The Park consists of a camping area with 16 camper sites, 3 tent sites, several picnic areas and a small stream and pond. An RV dump station, drinking water and pit toilets are available. Newly completed (2010) one mile hiking / 1.5 mile cross country ski trail are wonderful additions to this park. Hike the one mile Turkey Feather Nature trail which provides tree and plant identification in a wonderful setting adjacent to the Chippewa River. A level trail with boardwalks, easy to walk, except for one set of stairs, so not completely handicap accessible) A 1.5 mile cross country ski trail has been developed beside this hiking trail on the north side of Hwy 70 in this park, there is a connecting trail from the camping circle to the hiking/ski trail.
There is a trail connecting the parking area with the Tuscobia State Trail, which is a popular ATV, snowmobile and mountain bike trail. This trail is 74 miles long, running from Tuscobia (near Rice Lake) to the City of Park Falls on an old abandoned C & NW Railroad corridor.
The trail is operated by the Wisconsin Department of Natural Resources as an ATV facility from April 15 to November 15 and as a snowmobile trail during the winter months. The Price County Part of the Trail is Closed November 15th – December 15th.
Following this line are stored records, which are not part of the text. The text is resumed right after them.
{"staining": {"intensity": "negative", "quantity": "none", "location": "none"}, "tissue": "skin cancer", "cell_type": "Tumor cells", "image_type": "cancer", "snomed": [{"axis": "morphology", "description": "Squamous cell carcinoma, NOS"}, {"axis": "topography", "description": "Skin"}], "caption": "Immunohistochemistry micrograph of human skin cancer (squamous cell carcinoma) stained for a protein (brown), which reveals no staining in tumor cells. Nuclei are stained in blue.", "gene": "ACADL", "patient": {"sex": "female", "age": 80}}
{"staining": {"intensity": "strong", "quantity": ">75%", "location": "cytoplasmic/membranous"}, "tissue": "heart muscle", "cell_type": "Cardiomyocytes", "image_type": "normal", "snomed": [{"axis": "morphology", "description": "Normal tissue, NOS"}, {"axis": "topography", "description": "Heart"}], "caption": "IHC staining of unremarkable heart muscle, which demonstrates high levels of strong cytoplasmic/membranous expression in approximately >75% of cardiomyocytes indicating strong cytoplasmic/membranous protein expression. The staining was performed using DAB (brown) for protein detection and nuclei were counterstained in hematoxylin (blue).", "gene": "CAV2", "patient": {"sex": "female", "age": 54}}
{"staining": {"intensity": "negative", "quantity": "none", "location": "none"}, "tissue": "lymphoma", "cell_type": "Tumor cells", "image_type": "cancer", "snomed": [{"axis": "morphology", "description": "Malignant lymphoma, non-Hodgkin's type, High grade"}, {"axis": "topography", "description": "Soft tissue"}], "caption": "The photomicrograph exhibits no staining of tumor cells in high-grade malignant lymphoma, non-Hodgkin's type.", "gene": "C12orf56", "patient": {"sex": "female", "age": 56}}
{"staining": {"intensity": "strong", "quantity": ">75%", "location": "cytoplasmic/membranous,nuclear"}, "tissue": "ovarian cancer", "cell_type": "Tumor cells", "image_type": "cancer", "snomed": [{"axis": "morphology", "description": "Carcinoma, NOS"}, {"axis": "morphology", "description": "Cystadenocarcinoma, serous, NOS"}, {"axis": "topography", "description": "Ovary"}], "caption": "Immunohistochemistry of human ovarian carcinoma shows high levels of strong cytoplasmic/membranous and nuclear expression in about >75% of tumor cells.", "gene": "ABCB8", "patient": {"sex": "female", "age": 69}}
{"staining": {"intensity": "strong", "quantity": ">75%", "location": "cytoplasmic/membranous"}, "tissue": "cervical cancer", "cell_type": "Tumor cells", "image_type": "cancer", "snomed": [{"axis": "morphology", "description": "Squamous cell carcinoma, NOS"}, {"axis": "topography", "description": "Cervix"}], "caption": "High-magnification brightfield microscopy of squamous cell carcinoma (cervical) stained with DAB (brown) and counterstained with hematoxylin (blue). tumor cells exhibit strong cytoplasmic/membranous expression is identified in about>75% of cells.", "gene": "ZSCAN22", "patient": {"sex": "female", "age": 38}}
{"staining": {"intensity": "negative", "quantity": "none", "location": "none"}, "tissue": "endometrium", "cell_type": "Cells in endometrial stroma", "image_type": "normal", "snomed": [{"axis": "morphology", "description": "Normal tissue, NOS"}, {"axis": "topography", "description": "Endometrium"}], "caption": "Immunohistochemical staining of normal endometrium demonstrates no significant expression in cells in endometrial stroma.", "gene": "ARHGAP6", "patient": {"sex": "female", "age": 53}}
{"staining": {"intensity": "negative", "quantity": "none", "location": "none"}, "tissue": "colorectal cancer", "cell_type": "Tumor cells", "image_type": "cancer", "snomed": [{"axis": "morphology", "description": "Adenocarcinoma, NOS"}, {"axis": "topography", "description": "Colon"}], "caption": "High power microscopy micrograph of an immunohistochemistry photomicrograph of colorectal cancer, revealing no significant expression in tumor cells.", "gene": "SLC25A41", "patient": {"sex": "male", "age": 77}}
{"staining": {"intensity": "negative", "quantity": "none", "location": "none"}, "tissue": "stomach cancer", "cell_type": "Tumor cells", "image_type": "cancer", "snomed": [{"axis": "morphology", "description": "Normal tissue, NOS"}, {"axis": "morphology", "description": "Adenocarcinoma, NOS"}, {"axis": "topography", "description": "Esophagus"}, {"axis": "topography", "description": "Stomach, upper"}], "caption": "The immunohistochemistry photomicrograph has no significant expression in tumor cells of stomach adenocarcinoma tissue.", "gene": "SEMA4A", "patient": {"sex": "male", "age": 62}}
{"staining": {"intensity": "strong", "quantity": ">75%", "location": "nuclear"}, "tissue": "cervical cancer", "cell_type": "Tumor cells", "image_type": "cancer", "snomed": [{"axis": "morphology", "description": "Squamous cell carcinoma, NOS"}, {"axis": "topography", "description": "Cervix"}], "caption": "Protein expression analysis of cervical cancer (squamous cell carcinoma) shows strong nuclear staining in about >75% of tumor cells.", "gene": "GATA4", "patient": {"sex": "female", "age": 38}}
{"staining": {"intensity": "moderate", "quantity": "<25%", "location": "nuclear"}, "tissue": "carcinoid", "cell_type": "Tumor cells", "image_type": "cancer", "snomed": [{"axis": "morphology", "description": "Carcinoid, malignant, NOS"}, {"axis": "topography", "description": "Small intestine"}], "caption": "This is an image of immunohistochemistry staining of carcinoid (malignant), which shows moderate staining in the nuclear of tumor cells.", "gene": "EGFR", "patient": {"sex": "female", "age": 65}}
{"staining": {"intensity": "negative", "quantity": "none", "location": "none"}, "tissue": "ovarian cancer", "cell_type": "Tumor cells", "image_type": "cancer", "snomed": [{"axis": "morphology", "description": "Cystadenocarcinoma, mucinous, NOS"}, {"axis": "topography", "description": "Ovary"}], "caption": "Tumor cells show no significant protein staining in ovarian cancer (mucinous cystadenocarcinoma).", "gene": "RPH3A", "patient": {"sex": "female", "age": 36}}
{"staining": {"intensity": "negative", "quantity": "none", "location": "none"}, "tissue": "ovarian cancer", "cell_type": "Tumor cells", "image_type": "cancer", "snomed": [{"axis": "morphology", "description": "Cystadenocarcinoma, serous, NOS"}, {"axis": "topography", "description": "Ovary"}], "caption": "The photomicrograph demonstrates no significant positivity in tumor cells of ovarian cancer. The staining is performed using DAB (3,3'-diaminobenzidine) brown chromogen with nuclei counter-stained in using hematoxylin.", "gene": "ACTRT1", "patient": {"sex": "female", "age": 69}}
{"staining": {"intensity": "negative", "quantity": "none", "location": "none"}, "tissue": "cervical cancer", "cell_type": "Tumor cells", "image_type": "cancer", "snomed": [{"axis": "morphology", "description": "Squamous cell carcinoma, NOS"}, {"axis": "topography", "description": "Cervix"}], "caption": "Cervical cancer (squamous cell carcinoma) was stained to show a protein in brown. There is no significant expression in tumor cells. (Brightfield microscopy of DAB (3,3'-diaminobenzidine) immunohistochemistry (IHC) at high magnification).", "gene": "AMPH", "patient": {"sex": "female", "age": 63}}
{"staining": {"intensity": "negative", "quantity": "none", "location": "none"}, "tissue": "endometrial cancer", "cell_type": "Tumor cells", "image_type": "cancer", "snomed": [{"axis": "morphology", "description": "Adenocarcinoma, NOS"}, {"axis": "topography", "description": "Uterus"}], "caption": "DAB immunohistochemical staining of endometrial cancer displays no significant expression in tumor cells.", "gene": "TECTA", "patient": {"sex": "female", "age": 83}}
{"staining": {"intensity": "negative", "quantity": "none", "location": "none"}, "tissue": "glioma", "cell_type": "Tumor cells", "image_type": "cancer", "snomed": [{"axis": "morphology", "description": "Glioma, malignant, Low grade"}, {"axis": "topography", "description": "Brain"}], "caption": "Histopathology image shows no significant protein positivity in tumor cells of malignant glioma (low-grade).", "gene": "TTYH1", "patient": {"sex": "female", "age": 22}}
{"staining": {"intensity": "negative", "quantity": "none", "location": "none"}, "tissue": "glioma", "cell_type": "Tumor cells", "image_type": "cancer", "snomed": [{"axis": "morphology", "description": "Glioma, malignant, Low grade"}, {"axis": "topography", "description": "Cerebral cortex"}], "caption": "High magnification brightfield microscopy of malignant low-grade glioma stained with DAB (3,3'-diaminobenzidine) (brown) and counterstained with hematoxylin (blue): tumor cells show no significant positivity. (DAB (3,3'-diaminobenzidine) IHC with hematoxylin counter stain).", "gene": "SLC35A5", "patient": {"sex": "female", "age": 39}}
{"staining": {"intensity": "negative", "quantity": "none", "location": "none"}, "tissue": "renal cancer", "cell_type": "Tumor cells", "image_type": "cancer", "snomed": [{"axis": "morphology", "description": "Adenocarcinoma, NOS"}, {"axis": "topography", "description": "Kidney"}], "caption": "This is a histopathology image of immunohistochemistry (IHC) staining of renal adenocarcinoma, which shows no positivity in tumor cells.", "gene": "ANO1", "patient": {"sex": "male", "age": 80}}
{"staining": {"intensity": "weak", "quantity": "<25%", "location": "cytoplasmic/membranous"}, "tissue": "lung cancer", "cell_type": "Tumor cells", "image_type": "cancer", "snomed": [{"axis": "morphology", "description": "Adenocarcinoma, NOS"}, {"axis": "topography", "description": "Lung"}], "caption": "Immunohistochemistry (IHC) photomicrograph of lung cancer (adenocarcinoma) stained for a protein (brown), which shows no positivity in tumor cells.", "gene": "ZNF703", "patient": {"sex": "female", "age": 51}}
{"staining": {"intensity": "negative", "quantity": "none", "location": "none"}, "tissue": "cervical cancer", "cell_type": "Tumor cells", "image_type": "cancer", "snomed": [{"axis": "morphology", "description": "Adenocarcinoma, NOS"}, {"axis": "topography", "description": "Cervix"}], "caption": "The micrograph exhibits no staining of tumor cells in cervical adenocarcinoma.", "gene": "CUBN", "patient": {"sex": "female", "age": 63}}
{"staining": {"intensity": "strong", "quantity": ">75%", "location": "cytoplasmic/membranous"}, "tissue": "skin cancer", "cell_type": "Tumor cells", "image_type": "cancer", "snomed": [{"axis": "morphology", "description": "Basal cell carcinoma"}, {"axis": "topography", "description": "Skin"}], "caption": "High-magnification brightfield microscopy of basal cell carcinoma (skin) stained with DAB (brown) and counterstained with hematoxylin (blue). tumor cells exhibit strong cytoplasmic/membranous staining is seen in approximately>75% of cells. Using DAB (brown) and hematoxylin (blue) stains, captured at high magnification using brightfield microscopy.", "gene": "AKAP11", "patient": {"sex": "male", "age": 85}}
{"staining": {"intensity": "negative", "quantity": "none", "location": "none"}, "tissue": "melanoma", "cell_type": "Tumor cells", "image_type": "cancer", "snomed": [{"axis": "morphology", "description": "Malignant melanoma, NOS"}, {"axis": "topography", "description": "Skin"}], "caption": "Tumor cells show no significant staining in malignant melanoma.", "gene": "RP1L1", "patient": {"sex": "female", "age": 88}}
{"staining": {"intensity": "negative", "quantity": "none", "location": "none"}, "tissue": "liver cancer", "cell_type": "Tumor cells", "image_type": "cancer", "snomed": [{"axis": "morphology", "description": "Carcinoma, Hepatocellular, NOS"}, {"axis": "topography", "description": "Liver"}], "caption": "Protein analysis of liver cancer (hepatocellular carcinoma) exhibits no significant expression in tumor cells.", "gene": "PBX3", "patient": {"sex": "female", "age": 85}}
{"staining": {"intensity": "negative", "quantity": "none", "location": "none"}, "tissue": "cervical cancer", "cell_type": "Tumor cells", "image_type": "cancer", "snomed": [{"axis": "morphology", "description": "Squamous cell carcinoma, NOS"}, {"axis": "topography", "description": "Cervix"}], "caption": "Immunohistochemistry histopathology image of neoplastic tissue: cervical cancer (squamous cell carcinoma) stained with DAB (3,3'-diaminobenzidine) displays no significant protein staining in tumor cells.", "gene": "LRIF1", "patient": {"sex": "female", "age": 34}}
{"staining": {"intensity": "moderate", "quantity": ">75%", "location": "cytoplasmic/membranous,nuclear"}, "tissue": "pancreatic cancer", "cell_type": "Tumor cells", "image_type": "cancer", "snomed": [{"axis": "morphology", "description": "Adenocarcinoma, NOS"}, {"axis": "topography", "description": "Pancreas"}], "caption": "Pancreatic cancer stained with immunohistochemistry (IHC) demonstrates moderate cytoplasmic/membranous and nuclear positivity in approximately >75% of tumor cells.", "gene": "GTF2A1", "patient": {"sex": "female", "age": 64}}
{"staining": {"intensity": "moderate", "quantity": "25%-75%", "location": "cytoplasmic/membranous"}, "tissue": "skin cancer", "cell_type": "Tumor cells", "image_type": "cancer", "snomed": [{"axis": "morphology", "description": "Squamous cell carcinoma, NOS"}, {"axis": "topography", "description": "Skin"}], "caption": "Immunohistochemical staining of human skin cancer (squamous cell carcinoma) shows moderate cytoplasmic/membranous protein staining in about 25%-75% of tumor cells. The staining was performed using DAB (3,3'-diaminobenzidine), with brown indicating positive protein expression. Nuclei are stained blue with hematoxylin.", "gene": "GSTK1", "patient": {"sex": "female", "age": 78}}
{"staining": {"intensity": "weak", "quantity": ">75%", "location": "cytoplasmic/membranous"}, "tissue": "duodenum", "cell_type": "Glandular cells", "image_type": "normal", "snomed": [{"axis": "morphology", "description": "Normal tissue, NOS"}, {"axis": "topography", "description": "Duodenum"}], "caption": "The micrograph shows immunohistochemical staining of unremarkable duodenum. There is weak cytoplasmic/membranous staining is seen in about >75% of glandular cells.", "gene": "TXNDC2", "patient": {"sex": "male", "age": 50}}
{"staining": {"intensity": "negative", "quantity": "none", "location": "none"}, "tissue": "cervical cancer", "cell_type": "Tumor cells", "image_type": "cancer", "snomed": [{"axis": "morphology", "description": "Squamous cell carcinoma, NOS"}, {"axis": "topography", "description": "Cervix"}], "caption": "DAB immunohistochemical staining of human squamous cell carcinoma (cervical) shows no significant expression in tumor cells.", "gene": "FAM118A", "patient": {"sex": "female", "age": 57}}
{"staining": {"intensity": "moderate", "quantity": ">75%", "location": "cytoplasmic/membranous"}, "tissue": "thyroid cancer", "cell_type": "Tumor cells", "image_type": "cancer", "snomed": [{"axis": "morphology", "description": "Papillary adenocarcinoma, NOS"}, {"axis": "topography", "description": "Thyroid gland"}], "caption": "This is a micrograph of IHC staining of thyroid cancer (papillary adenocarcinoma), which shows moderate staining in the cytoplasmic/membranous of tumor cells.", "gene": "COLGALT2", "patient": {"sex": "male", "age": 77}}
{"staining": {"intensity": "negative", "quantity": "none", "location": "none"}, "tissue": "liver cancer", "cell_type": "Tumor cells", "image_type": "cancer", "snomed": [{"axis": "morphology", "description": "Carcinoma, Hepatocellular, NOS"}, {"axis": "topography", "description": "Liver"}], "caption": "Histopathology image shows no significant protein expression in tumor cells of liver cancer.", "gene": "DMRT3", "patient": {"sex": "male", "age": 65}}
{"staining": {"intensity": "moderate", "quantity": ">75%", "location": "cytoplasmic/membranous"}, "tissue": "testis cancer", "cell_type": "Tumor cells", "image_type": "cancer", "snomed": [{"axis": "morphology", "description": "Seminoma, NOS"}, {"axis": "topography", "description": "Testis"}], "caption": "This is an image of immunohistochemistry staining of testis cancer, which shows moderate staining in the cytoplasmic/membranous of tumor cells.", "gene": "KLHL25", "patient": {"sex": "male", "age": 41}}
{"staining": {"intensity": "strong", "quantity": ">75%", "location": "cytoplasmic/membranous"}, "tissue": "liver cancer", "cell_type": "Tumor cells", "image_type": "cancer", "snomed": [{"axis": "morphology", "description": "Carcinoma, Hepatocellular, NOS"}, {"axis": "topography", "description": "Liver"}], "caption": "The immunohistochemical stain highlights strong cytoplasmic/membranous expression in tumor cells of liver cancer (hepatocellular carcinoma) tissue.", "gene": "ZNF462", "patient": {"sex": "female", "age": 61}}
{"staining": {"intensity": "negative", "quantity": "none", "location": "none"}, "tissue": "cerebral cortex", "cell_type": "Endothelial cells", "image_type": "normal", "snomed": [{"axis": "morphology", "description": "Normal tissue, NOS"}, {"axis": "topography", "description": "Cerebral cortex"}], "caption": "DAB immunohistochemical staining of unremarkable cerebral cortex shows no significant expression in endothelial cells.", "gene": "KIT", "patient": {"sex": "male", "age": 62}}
The west parking lot of the Ojibwa Park is kept plowed during the winter for snowmobilers’ access.
Fishing and canoeing opportunities abound on the Chippewa River. The entire Park is designated as a wildlife refuge and is not open to hunting at any time.
The park is open for camping from the first of May to the last day of the regular gun deer hunting season (near the end of November). The campsites in the Park are available on a first come/ first serve basis. Each of the three non-electric sites has a $10.00 per night fee. Each of the twelve electric sites has a $15.00 per night fee.
There is a large stone pavilion in the Park that can be reserved for a $35 per day fee. The pavilion is often used for large groups, picnics, receptions, and other celebrations. If not reserved, the pavilion is open for public use.
Ojibwa Park was established in 1932 by a gift to the people of the State of Wisconsin from Mr. & Mrs. Robert W. Baird, Ojibwa Sales Co., and Northern States Power Company.
Ojibwa Roadside State Park was developed and operated by the Wisconsin Dept. of Natural Resources. In 1981, the Winter Area Lions Club assumed maintenance and operating responsibilities of the Park. In 1990, the ownership of the Park was transferred to the Township of Ojibwa.